Living to 100: How Will We Afford Our Longer Lives?

Living to 100: How Will We Afford Our Longer Lives?

Retirement experts from around the globe convened on May 7 for an invitation-only, online symposium that addressed options for managing longevity risk. There was general agreement that America must prepare for a greater percentage of its citizens living to age 100 in the coming decades and that public-private partnerships that involve reverse mortgages, property tax deferrals, longevity bonds and annuities are potential solutions.

The symposiumManaging Longevity Risk: New Roles for Public/Private Engagement – was hosted by the Pension Research Council at Wharton and the Boettner Center for Pensions and Retirement Security and attended by 125 academics, financial service professionals, actuaries, plan sponsors and students.

“It’s well known that many, many older people have substantial home equity,” says Olivia S. Mitchell, Wharton professor of business economics and public policy and executive director of the Pension Research Council. “And yet it has been very difficult for them to access that wealth without moving out and selling the house.
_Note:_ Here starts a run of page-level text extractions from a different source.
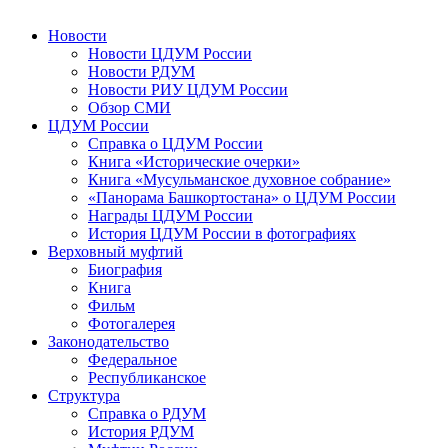
Новости
Новости ЦДУМ России
Новости РДУМ
Новости РИУ ЦДУМ России
Обзор СМИ
ЦДУМ России
Справка о ЦДУМ России
Книга «Исторические очерки»
Книга «Мусульманское духовное собрание»
«Панорама Башкортостана» о ЦДУМ России
Награды ЦДУМ России
История ЦДУМ России в фотографиях
Верховный муфтий
Биография
Книга
Фильм
Фотогалерея
Законодательство
Федеральное
Республиканское
Структура
Справка о РДУМ
История РДУМ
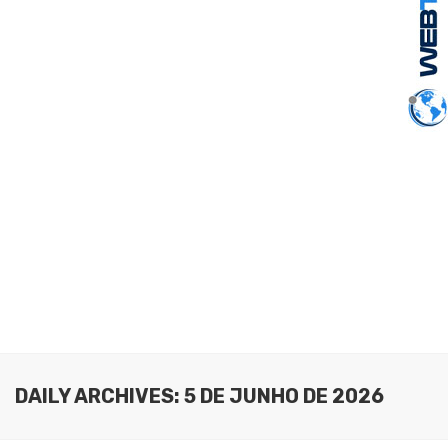
DAILY ARCHIVES: 5 DE JUNHO DE 2026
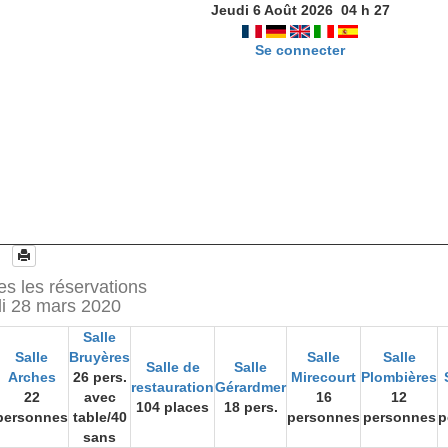
Jeudi 6 Août 2026
04
h
27
Se connecter
es les réservations
i 28 mars 2020
Salle
Salle
Bruyères
Salle
Salle
Salle de
Salle
Arches
26 pers.
Mirecourt
Plombières
restauration
Gérardmer
22
avec
16
12
104 places
18 pers.
personnes
table/40
personnes
personnes
p
sans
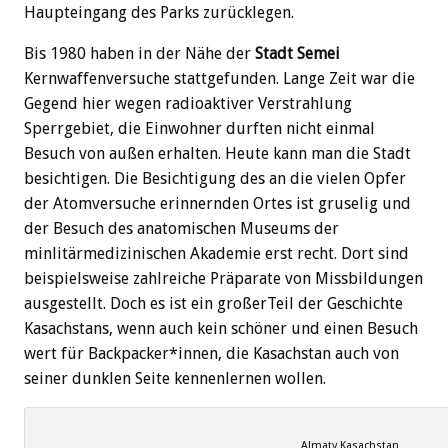
Haupteingang des Parks zurücklegen.
Bis 1980 haben in der Nähe der
Stadt Semei
Kernwaffenversuche stattgefunden. Lange Zeit war die
Gegend hier wegen radioaktiver Verstrahlung
Sperrgebiet, die Einwohner durften nicht einmal
Besuch von außen erhalten. Heute kann man die Stadt
besichtigen. Die Besichtigung des an die vielen Opfer
der Atomversuche erinnernden Ortes ist gruselig und
der Besuch des anatomischen Museums der
minlitärmedizinischen Akademie erst recht. Dort sind
beispielsweise zahlreiche Präparate von Missbildungen
ausgestellt. Doch es ist ein großerTeil der Geschichte
Kasachstans, wenn auch kein schöner und einen Besuch
wert für Backpacker*innen, die Kasachstan auch von
seiner dunklen Seite kennenlernen wollen.
Almaty Kasachstan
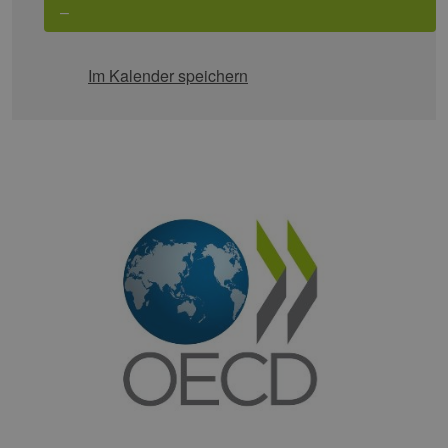
–
Im Kalender speichern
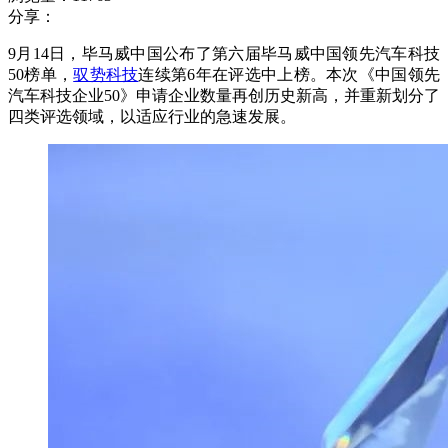
分享：
9月14日，毕马威中国公布了第六届毕马威中国领先汽车科技
50榜单，
驭势科技
连续第6年在评选中上榜。本次《中国领先
汽车科技企业50》申请企业数量再创历史新高，并重新划分了
四类评选领域，以适应行业的急速发展。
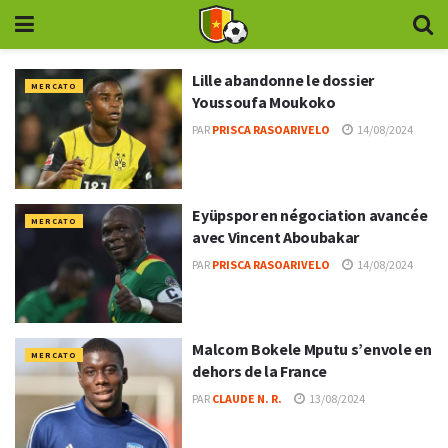
Lille abandonne le dossier
MERCATO
Youssoufa Moukoko
PAR
PRISCA RASOARIVELO
14/08/2024
Eyüpspor en négociation avancée
MERCATO
avec Vincent Aboubakar
PAR
PRISCA RASOARIVELO
14/08/2024
Malcom Bokele Mputu s’envole en
MERCATO
dehors de la France
PAR
CLAUDE N. R.
13/08/2024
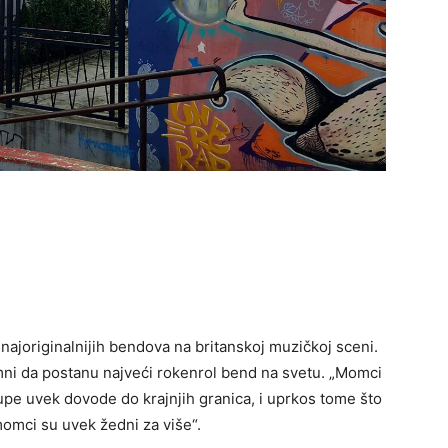
 najoriginalnijih bendova na britanskoj muzičkoj sceni.
mni da postanu najveći rokenrol bend na svetu. „Momci
pe uvek dovode do krajnjih granica, i uprkos tome što
momci su uvek žedni za više“.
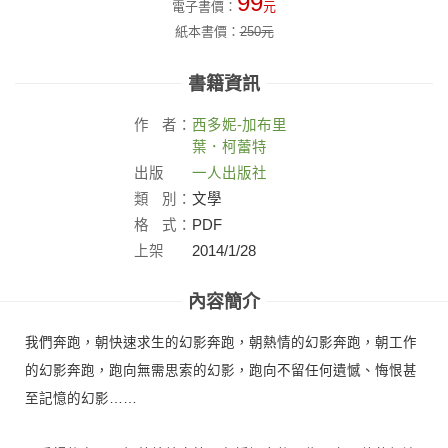
99
電子書價：
元
紙本書價：
250
元
書籍資訊
作
者：
西多妮-加布里
葉．柯蕾特
出版
一人出版社
社：
類
別：
文學
格
式：
PDF
上架
2014/1/28
日：
內容簡介
我們奔跑，朝快速求生的幻影奔跑，朝熱情的幻影奔跑，朝工作
的幻影奔跑，跑向無需思索的幻影，跑向不留任何遺憾、悔恨甚
至記憶的幻影……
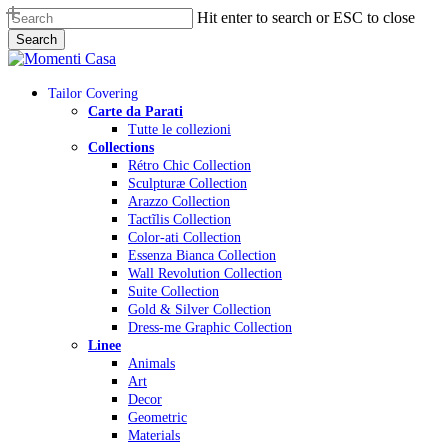
Skip
Hit enter to search or ESC to close
to
Search
main
Close
content
Search
Menu
Tailor Covering
Carte da Parati
Tutte le collezioni
Collections
Rétro Chic Collection
Sculpturæ Collection
Arazzo Collection
Tactĩlis Collection
Color-ati Collection
Essenza Bianca Collection
Wall Revolution Collection
Suite Collection
Gold & Silver Collection
Dress-me Graphic Collection
Linee
Animals
Art
Decor
Geometric
Materials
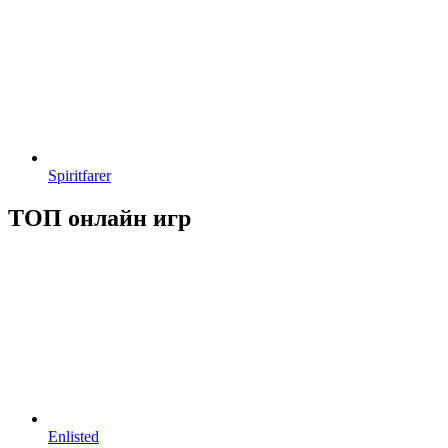
Spiritfarer
ТОП онлайн игр
Enlisted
It’s also not something that older people necessarily want to do. Most older people would like to remain in their homes and age in place if they can. So, reverse mortgages are absolutely critical as a tool to help access some of that wealth.”

Despite their apparent attractiveness, reverse mortgages are not widely used, says Mitchell. Public-private partnerships could help in finding new ways for older Americans to use reverse mortgages. She pointed to Japan as an example, where some prefectures – or municipalities – have put in place innovative reverse mortgage programs for the elderly. Those programs make way for people to borrow against the equity on their home to retrofit their homes with railings or wider doors to accommodate wheelchairs and so forth, says Mitchell.